Li Ming, Director of the Blockchain Research Office, told the state-run Economic Information Daily that the Ministry of Industry and Information Technology is developing nationwide standards to provide industry guidance. Several ministries are also collaborating to form a ‘Blockchain and Distributed Accounting Technology Standardization Committee’. 

The Blockchain Research Office is under the Ministry’s Electronic Industry Standards Research Institute.

Li emphasized the creation of a blockchain standard is meant to provide guidance to an infant industry–not to rush its growth.

The announcement comes shortly after bullish statements at the Blockchain Security Summit 2018 in Beijing. “The development of blockchain technology may become an important step for China to grasp international competition,” said Yu Kequn, director for the National Center for International Security Technology, emphasizing blockchain’s potential to improve oversight of management, production and transactions. 

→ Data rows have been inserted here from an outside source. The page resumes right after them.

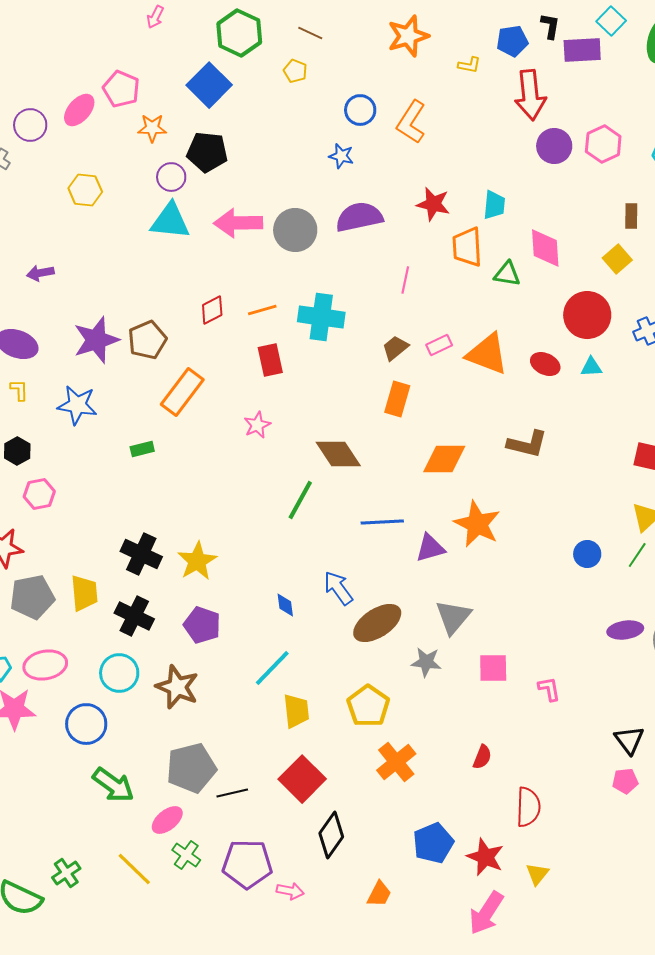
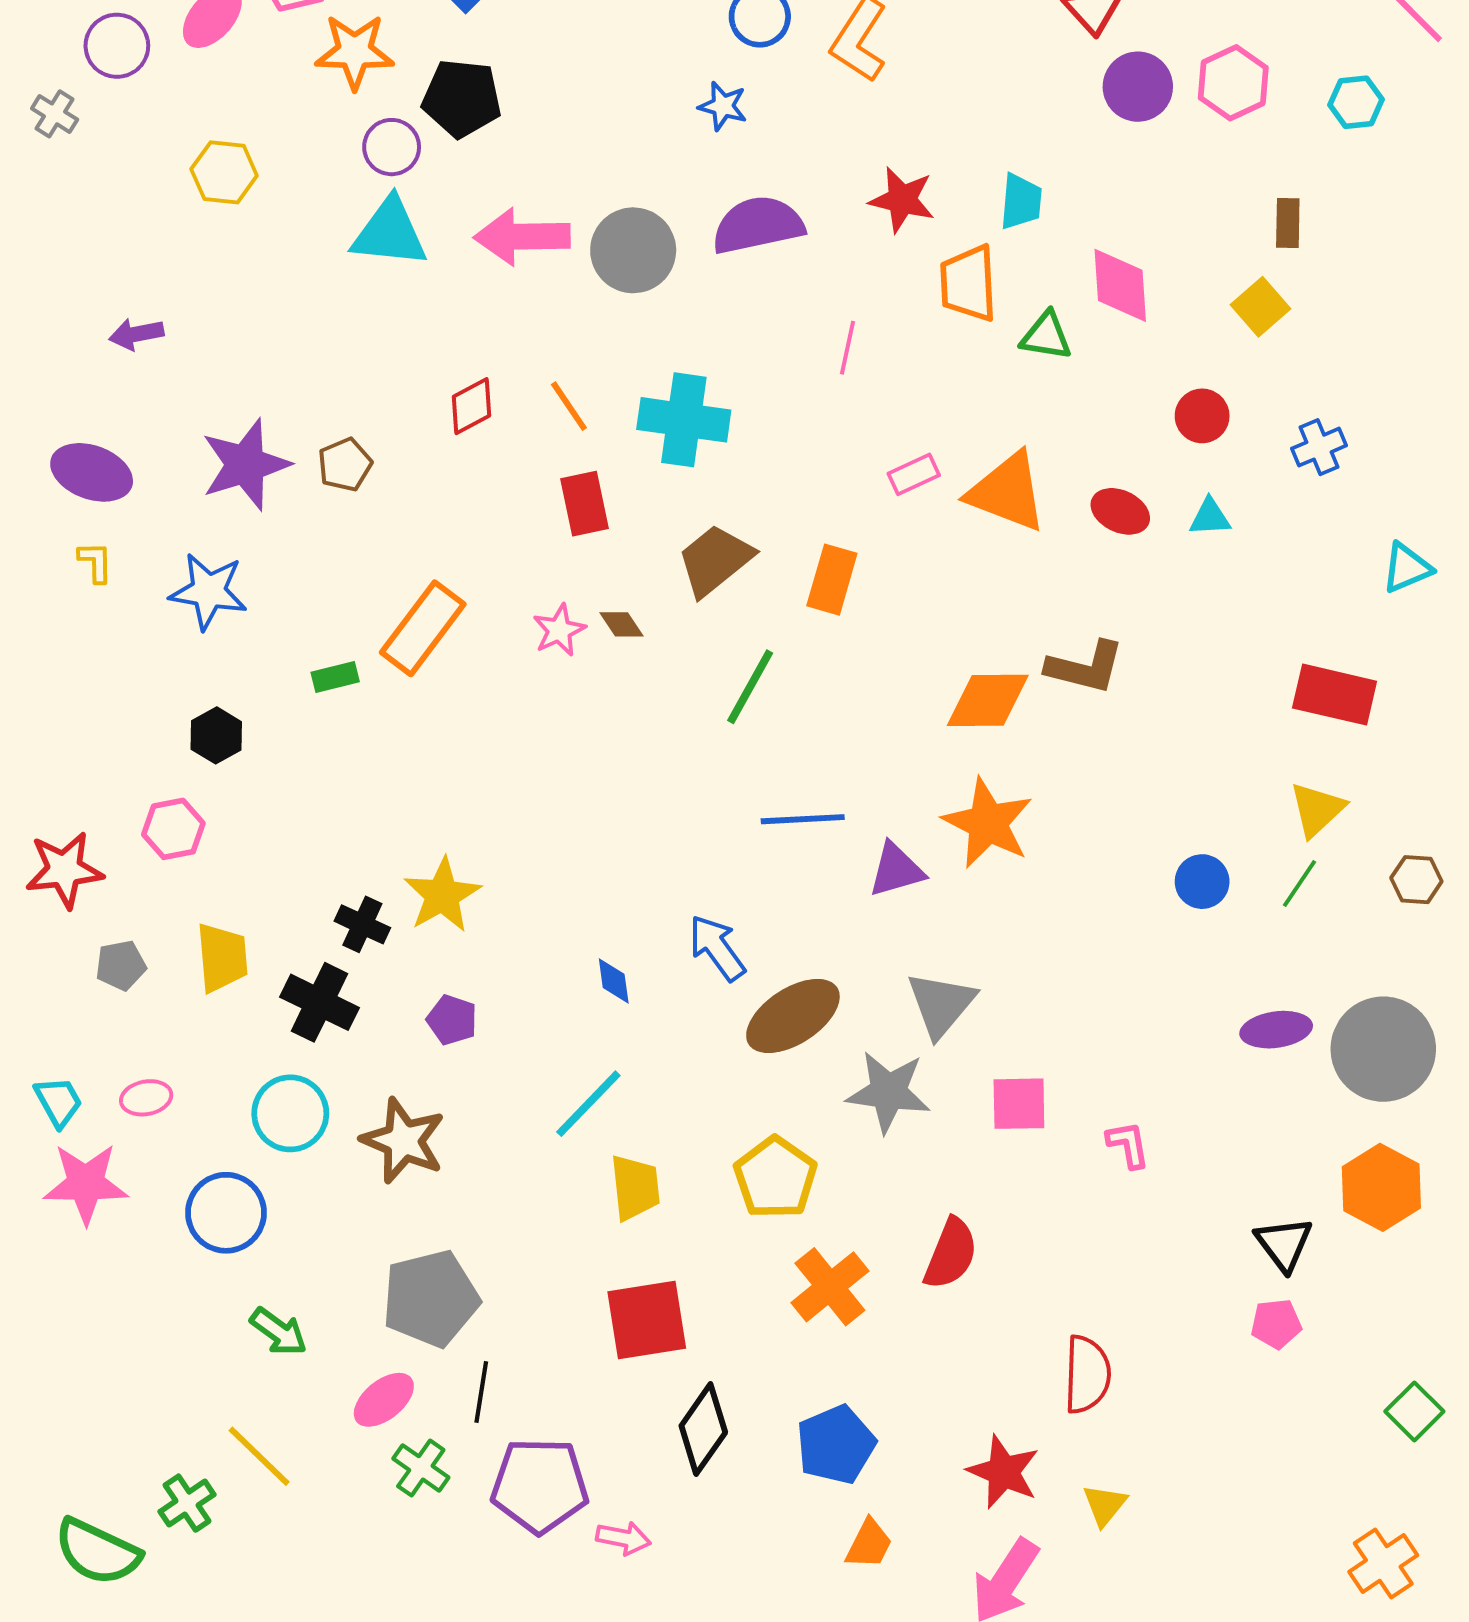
orange star: (152, 128) -> (355, 52), size x1.4
orange line: (262, 310) -> (569, 406), turned 72
red circle: (587, 315) -> (1202, 416), size x0.6
brown pentagon: (147, 340) -> (345, 465), size x0.7
brown trapezoid: (395, 348) -> (715, 560), moved, size x1.5
orange rectangle: (182, 392) -> (423, 628), moved
black hexagon: (17, 451) -> (216, 735), moved
brown diamond: (338, 454) -> (621, 624), moved, size x0.5
orange diamond: (444, 459) -> (988, 700), moved
pink hexagon: (39, 494) -> (173, 829), moved
green line: (300, 500) -> (750, 687), moved
black cross: (141, 554) -> (362, 924), moved, size x0.7
gray pentagon: (32, 597) -> (121, 965), size x0.6
purple pentagon: (202, 625) -> (452, 1020), size x0.7
gray star: (426, 662) -> (888, 1092), size x1.4
pink ellipse: (45, 665) -> (146, 1098), size x0.6
red semicircle: (482, 757) -> (951, 1254), moved, size x1.5
red square: (302, 779) -> (647, 1320), turned 36
green arrow: (113, 785) -> (279, 1332), size x0.7
black line: (232, 793) -> (481, 1392), moved, turned -68
blue pentagon: (433, 843) -> (836, 1445), moved
yellow line: (134, 869) -> (259, 1456), moved
orange trapezoid: (379, 894) -> (869, 1544), moved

Several major companies and government bodies are already knee-deep in blockchain research, according to Chinese media. All four major state banks are exploring blockchain applications for security and transparency, and Alibaba and Tencent, the twin giants of international shipping, are both experimenting with blockchain platforms to facilitate and track cargo. Baidu has its own blockchain-based CryptoKitties.

Telecoms provider Huawei and retail portal have also employed blockchain tech to protect intellectual property. 

Initial Chinese Offering

Although open-minded on blockchains, the People’s Republic has  given a frosty welcome to virtual currencies, with a spate of crackdowns on exchanges and ICOs last September. The closures have caused a headache for Chinese traders, but have largely spared them from the worst of the speculative circus that engulfed the market later that year. 

However, a number of cryptocurrency projects have also courted official favor. Neo, formerly Antshares,  is attempting to do for China what Ethereum did elsewhere, while staying within official boundaries. VeChain, a project to facilitate international shipments via blockchain, has also sought partnerships with local governments.

But, perhaps even more significant, there are signs that the People’s Republic is preparing to launch a national cryptocurrency. State reporters at the Global Blockchain Summit were given a behind-the-scenes peek at the Blockchain Technology Institute, where the Bank of China is preparing what may be the biggest ICO yet. 

Officials stressed to state media that Bitcoin and Ethereum are not digital currencies—only those created by the central banks count.